- **Directions**: Count how many lines below include the string "front", and give that number without anything else.

- **Data for the task**:
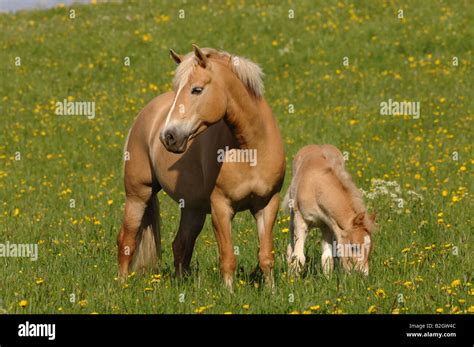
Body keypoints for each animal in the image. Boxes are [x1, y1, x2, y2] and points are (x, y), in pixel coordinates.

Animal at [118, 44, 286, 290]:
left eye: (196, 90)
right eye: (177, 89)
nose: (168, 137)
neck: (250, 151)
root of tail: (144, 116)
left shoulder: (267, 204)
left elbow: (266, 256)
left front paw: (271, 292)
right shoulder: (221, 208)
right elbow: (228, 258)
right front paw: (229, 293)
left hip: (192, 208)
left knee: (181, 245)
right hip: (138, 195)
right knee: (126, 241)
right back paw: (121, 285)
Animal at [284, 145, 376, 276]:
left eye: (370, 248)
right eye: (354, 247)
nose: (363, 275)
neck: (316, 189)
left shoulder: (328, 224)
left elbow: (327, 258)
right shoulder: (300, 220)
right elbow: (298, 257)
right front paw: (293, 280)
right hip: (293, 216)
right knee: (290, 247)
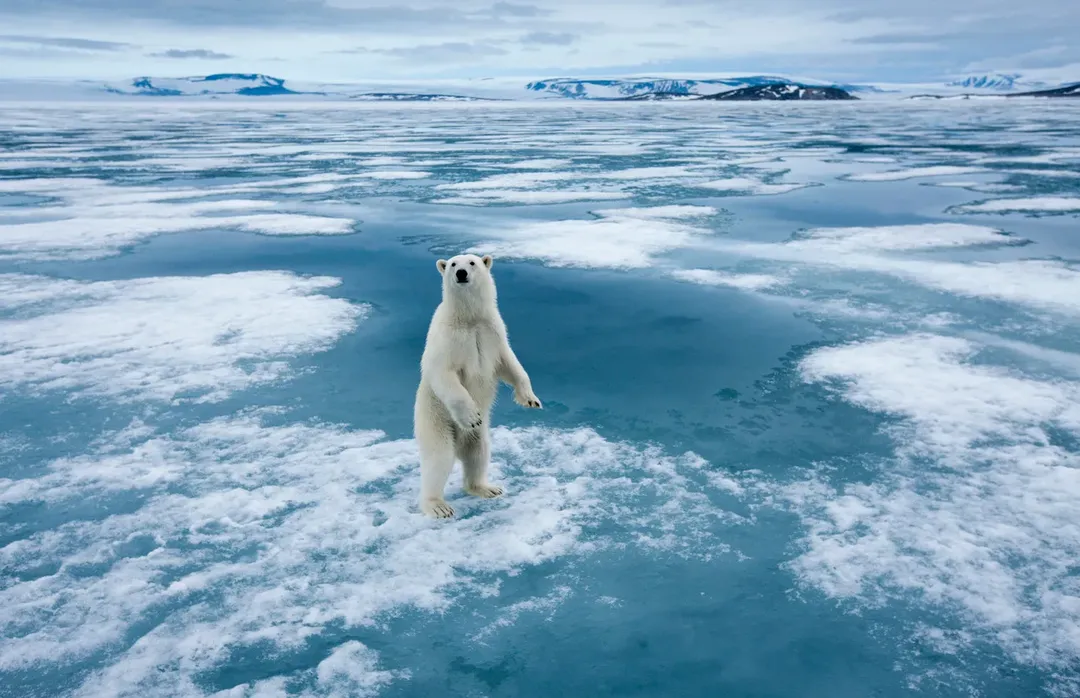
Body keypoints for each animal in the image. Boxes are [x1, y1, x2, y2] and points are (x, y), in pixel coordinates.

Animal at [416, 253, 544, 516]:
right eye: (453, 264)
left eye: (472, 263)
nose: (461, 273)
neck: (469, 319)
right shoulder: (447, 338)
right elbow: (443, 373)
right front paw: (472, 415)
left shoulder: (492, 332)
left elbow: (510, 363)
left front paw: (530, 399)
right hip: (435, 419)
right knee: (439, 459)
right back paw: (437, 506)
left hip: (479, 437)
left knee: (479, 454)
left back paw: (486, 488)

==

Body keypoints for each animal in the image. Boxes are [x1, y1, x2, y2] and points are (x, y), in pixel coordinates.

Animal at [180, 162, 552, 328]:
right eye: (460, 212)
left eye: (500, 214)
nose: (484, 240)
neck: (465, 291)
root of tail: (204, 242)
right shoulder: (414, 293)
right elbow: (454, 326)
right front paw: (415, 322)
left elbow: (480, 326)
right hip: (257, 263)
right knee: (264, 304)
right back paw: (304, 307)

- **Result below**: 6